Preferential enclathration of CO2 into tetra-n-butyl phosphonium bromide semiclathrate hydrate in moderate operating conditions: Application for CO2 capture from shale gas

Abstract

This work presents an investigation of using tetra-n-butyl phosphonium bromide (TBPB) semiclathrate hydrate for CO2 capture from simulated shale gas that is composed of 40% CO2 and 60% CH4 in mole fraction. The experiments were performed in a stirred tank reactor with the mass fraction of TBPB (wTBPB) varying from 5.0% to 33.2%. The phase equilibrium data of TBPB semiclathrate hydrate formed in the presence of the 40% CO2/CH4 gas mixture were measured and reported. The effects of TBPB concentration on gas solubility, hydrate formation kinetics, and CO2 separation efficiency were investigated in the temperature range of 278.1–284.2K with the initial pressure fixed at 2.8MPa.
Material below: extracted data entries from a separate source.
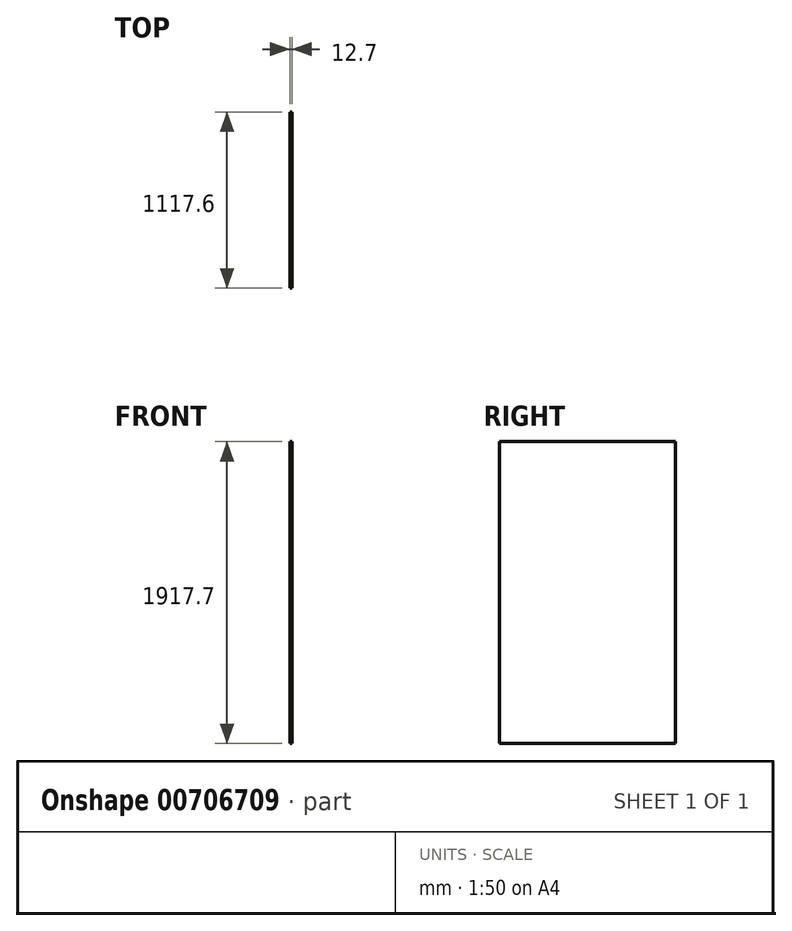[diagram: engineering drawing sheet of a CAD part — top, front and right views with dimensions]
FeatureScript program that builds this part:
annotation { "Feature Type Name" : "Feature", "Feature Type Description" : "" }
export const myFeature = defineFeature(function(context is Context, id is Id, definition is map)
    precondition{}
    {
        {
            var Q0;
            Q0=qCreatedBy(makeId("Right.planeOp"),FACE);
            var sketch = newSketch(context, id + "F0", { "sketchPlane" : qUnion([Q0])});
            skLineSegment(sketch, "E0.bottom", {"start": v(0, 0) * mm, "end": v(1117.6, 0) * mm});
            skLineSegment(sketch, "E0.top", {"start": v(0, 1917.7) * mm, "end": v(1117.6, 1917.7) * mm});
            skLineSegment(sketch, "E0.left", {"start": v(0, 0) * mm, "end": v(0, 1917.7) * mm});
            skLineSegment(sketch, "E0.right", {"start": v(1117.6, 0) * mm, "end": v(1117.6, 1917.7) * mm});
            skSolve(sketch);
        }
        {
            var Q0;
            Q0=makeQuery(id+"F0.imprint","IMPRINT",FACE,{"disambiguationData":[TD([[makeQuery(id+"F0.imprint","IMPRINT",EDGE,{"derivedFrom":sQuery(id+"F0.wireOp",EDGE,"E0.bottom")}),1.0]])]});
            extrude(context, id + "F1", {"entities" : qUnion([Q0]), "depth" : 12.7 * mm, "offsetDistance" : 25.4 * mm});
        }
    });
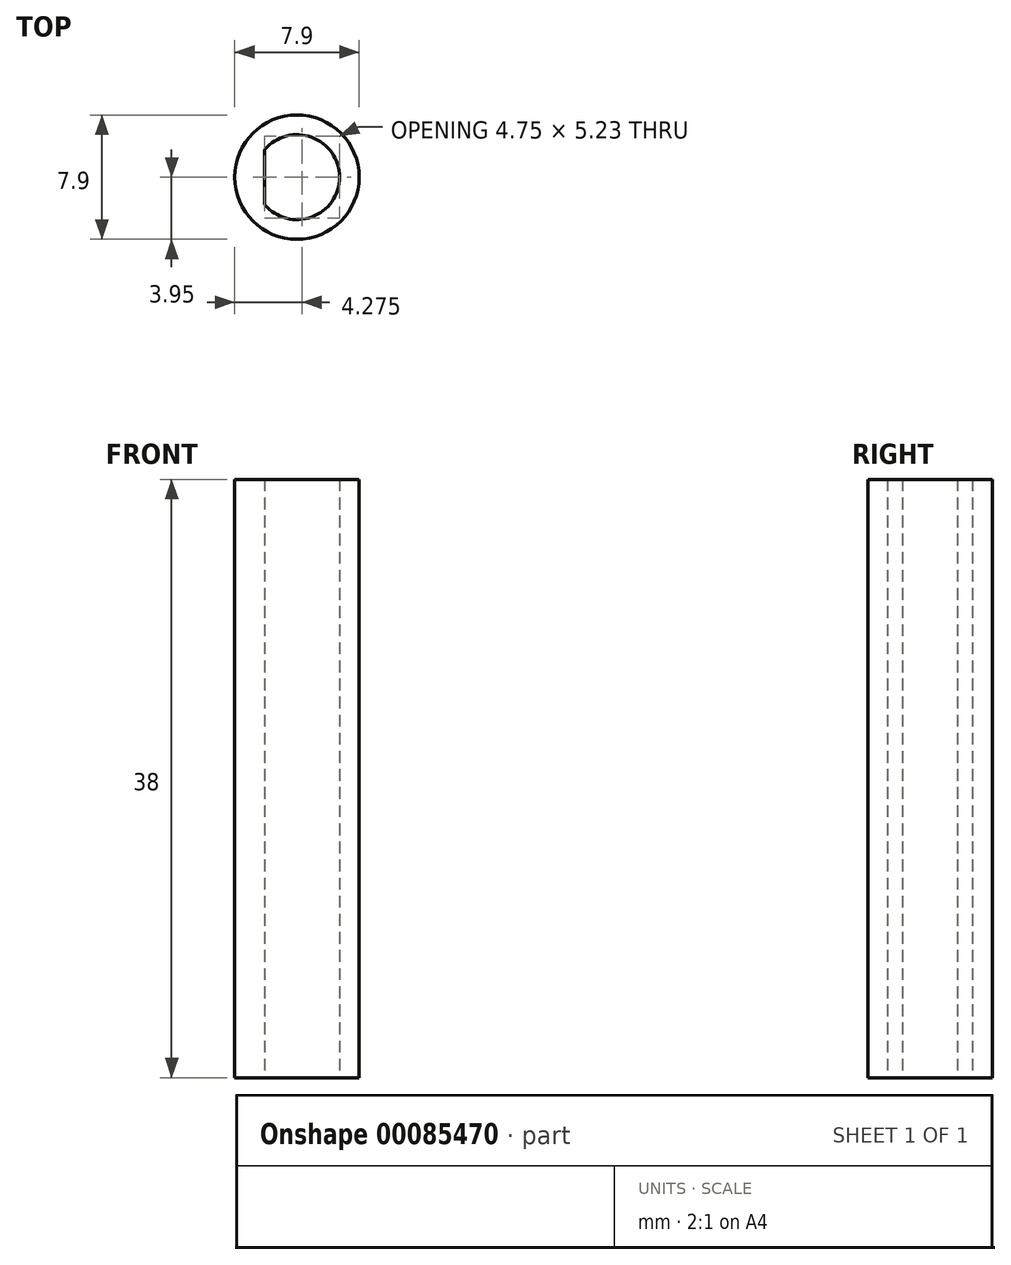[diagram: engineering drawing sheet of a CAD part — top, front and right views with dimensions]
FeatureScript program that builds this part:
annotation { "Feature Type Name" : "Feature", "Feature Type Description" : "" }
export const myFeature = defineFeature(function(context is Context, id is Id, definition is map)
    precondition{}
    {
        {
            var Q0;
            Q0=qCreatedBy(makeId("Top.planeOp"),FACE);
            var sketch = newSketch(context, id + "F0", { "sketchPlane" : qUnion([Q0])});
            skCircle(sketch, "E0", {"center": v(0, 0) * mm, "radius": 2.7 * mm});
            skCircle(sketch, "E1", {"center": v(0, 0) * mm, "radius": 3.95 * mm});
            skLineSegment(sketch, "E2", {"start": v(-2.05, 1.76) * mm, "end": v(-2.05, -1.76) * mm});
            skLineSegment(sketch, "E3", {"start": v(-2.05, 0) * mm, "end": v(2.7, 0) * mm, "construction": true});
            skSolve(sketch);
        }
        {
            var Q0;
            Q0=makeQuery(id+"F0.imprint","IMPRINT",FACE,{"disambiguationData":[TD([[makeQuery(id+"F0.imprint","IMPRINT",EDGE,{"derivedFrom":sQuery(id+"F0.wireOp",EDGE,"E0")}),-1.0]])]});
            var Q1;
            {var subQ0=sQuery(id+"F0.wireOp",EDGE,"E2");Q1=makeQuery(id+"F0.imprint","IMPRINT",FACE,{"disambiguationData":[TD([[makeQuery(id+"F0.imprint","IMPRINT",EDGE,{"derivedFrom":subQ0}),-1.0]])]});}
            extrude(context, id + "F1", {"entities" : qUnion([Q0, Q1]), "depth" : 38 * mm});
        }
    });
The results indicated that at a fixed driving force (overpressure), the gas uptake obtained at the induction time was nearly constant, despite the variation in TBPB concentration, while the rate of hydrate formation increased with the increase in TBPB concentration. Compared to the results obtained at a mole fraction of 1% THF, it was found that enhanced hydrate formation kinetics, a higher CO2 separation factor (31.7±3.3), and a higher operating temperature (284.2K) were obtained at the stoichiometric TBPB concentration (wTBPB=33.2%). Therefore, TBPB may be used as a promising promoter for hydrate-based CO2 capture from the simulated shale gas (CO2/CH4 gas mixture).